Payors Gradually Increasing Coverage of Liquid Biopsies But Obstacles Remain

August 19, 2020

Gaining the acceptance of insurers and payors for new tests and testing technology is a perennial challenge for laboratories and test developers. This has been especially true with liquid biopsy cancer testing, for which positive coverage determinations have been few and typically restricted to particular types of cancer. However, a new study suggests that payor attitudes have changed significantly in recent years. Here is a look at the progress that has been made and the obstacles that laboratories and test makers must still be overcome to maximize coverage of liquid biopsy cancer testing.

The Diagnostic Challenge

Blood-based circulating tumor DNA (ctDNA) sequencing tests, often referred to as “liquid biopsy tests,” are used to select targeted cancer therapy and monitor nonresponding or progressive tumors. Although somatic (tumor) testing is usually performed on resected biopsy specimens, ctDNA tests can be used at the time of a cancer diagnosis to identify genomic alterations that may be effectively treated using targeted therapies. ctDNA tests are frequently used after a patient experiences disease progression on targeted therapy to determine the mechanism of therapeutic resistance, as well as after definitive therapy to detect recurrence.

Utilization of ctDNA tests has increased rapidly since 2014 when Guardant Health launched the first commercially available product for cancer. However, as with any new test, payor coverage plays a crucial role in determining patients’ access to and utilization of ctDNA testing. Even so, nobody had ever done a study to analyze historical and current coverage of private and Medicare policies for ctDNA-based panel tests.

The ctDNA Cancer Coverage Study

The void in historical analysis of payor coverage of ctDNA cancer testing has now been filled, thanks to a new study in Journal of the National Comprehensive Cancer Network. Researchers from the University of California, San Francisco and City of Hope, reviewed data on both private and public payor coverage policies for ctDNA-based testing panels in cancer over a four-year period, from 2015 to 2019.

The researchers used the Canary Insights Database, a public library of more than 40,000 medical policies from commercial and public payers, to track private payor policies, Medicare National Coverage Determinations (NCDs) and Medicare Administrative Contractor (MAC) Local Coverage Determinations (LCDs). The authors note that the Canary Insights Database includes data from more than 200 payors, which makes it possible to analyze payment policies covering approximately 75 percent of the US population.

The Study Findings

The researchers found steady growth in both public and private payor coverage. Thus, at the start of 2016, not a single payor in the database provided coverage for liquid biopsies. However, by mid-2019, 65 private payors and 4 MACs had published policies about ctDNA testing, an increase in the coverage rate of 38%. Medicare policies specifically expanded from no LCDs for the use of ctDNA-based cancer panel tests in 2017 to eight final LCDs, two draft LCDs, and two future effective final LCDs in 2019.

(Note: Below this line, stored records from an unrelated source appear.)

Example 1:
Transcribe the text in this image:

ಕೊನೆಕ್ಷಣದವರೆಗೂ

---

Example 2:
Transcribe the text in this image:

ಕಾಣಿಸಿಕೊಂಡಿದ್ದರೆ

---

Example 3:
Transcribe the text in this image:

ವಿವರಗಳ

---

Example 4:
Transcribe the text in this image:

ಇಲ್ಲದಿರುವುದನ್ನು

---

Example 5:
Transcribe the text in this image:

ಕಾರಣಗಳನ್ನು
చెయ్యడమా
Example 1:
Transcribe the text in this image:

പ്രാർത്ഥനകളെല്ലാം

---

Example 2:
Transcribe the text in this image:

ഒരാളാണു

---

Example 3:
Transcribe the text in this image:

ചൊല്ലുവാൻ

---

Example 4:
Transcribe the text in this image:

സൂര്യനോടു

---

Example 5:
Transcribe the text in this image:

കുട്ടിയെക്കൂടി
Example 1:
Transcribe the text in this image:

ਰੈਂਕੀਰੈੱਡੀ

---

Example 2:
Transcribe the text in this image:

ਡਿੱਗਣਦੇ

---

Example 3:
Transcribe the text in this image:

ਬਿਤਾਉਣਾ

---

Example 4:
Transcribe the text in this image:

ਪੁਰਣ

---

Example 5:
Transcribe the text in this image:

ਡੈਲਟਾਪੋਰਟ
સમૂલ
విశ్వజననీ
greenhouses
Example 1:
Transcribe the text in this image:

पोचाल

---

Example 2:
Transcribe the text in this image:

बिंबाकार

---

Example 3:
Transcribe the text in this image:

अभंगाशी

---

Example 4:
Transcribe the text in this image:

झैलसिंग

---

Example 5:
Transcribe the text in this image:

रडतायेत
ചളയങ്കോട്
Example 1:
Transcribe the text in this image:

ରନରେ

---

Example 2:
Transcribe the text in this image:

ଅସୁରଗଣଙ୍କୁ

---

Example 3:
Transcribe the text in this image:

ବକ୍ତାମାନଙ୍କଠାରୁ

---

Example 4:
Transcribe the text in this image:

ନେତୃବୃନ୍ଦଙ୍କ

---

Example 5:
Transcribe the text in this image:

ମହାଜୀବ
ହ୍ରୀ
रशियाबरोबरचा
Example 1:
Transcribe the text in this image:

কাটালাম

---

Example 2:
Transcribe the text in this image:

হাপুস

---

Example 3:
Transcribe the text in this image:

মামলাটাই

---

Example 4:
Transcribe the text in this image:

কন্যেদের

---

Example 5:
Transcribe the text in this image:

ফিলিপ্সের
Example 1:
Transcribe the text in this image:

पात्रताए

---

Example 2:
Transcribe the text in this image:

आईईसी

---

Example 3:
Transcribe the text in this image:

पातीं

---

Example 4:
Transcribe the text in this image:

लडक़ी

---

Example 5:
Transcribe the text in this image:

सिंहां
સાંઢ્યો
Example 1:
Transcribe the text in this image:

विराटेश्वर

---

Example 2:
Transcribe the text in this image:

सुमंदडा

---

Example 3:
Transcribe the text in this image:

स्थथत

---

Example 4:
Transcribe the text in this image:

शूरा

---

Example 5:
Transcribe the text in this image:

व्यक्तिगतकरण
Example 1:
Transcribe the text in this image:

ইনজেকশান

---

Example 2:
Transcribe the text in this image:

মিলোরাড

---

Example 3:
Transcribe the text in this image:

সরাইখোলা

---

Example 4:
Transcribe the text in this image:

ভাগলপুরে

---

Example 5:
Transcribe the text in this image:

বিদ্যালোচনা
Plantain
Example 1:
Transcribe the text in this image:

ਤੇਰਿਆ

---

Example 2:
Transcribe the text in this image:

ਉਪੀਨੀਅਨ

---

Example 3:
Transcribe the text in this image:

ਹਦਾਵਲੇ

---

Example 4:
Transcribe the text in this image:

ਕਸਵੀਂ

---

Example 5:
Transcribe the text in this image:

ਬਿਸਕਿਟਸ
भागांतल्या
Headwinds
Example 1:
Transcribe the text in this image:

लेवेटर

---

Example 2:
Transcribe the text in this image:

Additionally, although there have not yet been any NCD policies issued explicitly providing coverage for ctDNA-based panel tests, CMS’s NCD on sequencing for advanced cancer includes ctDNA-based panel test coverage if the test is FDA-approved. There are currently no FDA-approved ctDNA-based panel tests, but several companies, including Guardant Health, Foundation Medicine, Personal Genome Diagnostics and Resolution Biosciences, have said they are bringing their products through FDA review.

The study authors also reported that individual coverage policies appear to have become more expansive from 2017-2019. In terms of tumor types covered, for example, there was a shift from just a single type (non-small cell lung cancer) to 12 solid and hematologic cancers by the end of the study period. Early coverage decisions, which were limited to a single gene, EGFR, have also transitioned to current coverage of multi-gene tests like Guardant’s 73-gene panel.

The study also found that policies for liquid biopsy have trended in recent years from mainly cancer-specific indications to more agnostic use, mirroring the increasing emphasis on pan-cancer genotyping that has occurred for more traditional, tissue-based genomic tests.

Conclusions

The first and only study on the subject finds that both public and private coverage of liquid biopsy tests has grown significantly in recent years but that notable limitations remain, including policies that restrict testing to specific genes or endorse only certain branded test technologies.

The stakes are incredibly high. Growth and adoption of ctDNA-based testing for cancer is expected to increase, as is the number of genes included in the test. In addition, utilization of such testing is increasing beyond the targeting of cancer treatments to include the early detection of cancer in healthy populations. Payor coverage policies will go a long way in determining patient access to these new products and applications.